Time to move std.experimental.checkedint to std.checkedint ?

Wed Mar 31 07:13:07 UTC 2021

On 3/30/2021 11:54 PM, Vladimir Panteleev wrote:
> On Wednesday, 31 March 2021 at 06:34:04 UTC, Walter Bright wrote:
>> On 3/30/2021 10:30 PM, Vladimir Panteleev wrote:
>>> On Wednesday, 31 March 2021 at 05:25:48 UTC, Walter Bright wrote:
>>>> It's a win because it uses the address decoder logic which is separate from 
>>>> the arithmetic logic unit. This enables it to be done in parallel with the ALU.
>>>
>>> Is this still true for modern CPUs?
>>
>> See https://www.agner.org/optimize/optimizing_assembly.pdf page 135.
> 
> Thanks!
> 
> It also says that LEA may be slower than ADD on some CPUs.
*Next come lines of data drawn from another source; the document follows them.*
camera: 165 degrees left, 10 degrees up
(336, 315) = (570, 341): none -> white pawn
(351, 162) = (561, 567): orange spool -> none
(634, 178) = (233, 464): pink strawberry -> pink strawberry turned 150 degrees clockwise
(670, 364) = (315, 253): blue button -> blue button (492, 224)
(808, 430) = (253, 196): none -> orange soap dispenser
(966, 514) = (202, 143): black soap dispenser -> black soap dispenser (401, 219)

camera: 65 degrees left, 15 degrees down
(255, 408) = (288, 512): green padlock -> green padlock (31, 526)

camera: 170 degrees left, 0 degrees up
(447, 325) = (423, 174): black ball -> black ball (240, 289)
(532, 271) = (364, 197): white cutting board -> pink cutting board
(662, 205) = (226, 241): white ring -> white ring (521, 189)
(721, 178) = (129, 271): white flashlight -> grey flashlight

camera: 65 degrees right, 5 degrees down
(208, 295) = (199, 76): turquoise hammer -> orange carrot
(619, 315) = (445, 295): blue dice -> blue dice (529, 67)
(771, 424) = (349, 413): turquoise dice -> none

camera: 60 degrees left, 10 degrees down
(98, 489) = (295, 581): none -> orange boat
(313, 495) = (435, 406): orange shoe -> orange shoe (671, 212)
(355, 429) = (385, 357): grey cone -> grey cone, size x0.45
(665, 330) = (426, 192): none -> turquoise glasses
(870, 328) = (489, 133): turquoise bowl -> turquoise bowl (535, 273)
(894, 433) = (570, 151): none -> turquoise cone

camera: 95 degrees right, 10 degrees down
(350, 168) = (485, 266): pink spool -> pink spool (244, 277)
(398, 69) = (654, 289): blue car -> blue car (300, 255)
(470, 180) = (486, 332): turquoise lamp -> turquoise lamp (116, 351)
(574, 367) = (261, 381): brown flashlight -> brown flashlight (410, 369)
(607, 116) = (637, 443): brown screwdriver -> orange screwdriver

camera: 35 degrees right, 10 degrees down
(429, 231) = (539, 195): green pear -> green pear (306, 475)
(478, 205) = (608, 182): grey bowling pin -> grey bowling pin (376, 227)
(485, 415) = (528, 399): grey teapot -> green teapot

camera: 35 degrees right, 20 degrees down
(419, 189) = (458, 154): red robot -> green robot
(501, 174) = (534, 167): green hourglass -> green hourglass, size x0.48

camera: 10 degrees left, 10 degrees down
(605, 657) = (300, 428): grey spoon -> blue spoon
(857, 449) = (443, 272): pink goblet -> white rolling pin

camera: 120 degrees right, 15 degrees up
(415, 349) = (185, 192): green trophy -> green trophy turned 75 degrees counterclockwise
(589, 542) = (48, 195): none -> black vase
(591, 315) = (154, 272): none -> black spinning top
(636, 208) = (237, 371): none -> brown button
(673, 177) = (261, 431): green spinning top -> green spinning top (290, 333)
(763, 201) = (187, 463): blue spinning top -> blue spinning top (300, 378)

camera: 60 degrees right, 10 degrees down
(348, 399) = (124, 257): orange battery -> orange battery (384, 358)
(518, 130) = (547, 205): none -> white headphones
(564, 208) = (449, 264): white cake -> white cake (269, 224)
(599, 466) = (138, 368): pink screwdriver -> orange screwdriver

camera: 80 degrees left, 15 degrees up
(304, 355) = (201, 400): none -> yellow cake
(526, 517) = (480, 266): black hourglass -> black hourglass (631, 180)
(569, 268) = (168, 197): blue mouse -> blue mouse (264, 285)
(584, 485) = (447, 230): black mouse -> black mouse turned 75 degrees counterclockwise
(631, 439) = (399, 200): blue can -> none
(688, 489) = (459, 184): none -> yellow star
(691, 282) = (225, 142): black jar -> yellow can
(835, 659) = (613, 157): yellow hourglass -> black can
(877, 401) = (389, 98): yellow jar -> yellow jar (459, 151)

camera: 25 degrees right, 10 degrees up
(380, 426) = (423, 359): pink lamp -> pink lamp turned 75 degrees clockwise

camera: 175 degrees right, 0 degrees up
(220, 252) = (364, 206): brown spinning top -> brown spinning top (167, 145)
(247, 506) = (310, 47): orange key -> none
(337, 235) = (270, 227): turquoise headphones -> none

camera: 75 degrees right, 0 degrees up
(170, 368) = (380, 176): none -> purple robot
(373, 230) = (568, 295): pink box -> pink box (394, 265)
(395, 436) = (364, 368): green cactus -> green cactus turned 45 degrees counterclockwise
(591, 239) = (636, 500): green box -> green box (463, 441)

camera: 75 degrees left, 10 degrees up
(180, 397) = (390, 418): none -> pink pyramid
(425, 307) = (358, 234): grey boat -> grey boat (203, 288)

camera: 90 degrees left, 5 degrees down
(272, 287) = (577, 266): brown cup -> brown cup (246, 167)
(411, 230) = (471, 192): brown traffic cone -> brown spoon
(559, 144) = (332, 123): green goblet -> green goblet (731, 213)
Slower than ADD, but not slower than multiple ADDs. DMD does not replace a mere 
ADD with LEA. If you also look at how LEA is used in the various examples of 
optimized code in the pdf, well, he uses it a lot.

 > some CPUs

Code gen is generally targeted at generating code that works well on most machines.

>> If you use a register that needs to be saved on the stack, it's going to cost.
> Sure, but why would you do that?

To map as many locals into registers as possible.

> If I'm reading the ABI spec correctly, almost 
> all registers belong to the callee, and don't need to be saved/restored, and 
> there's probably little reason to call a function in the middle of such a 
> computation and therefore save the interim value on the stack.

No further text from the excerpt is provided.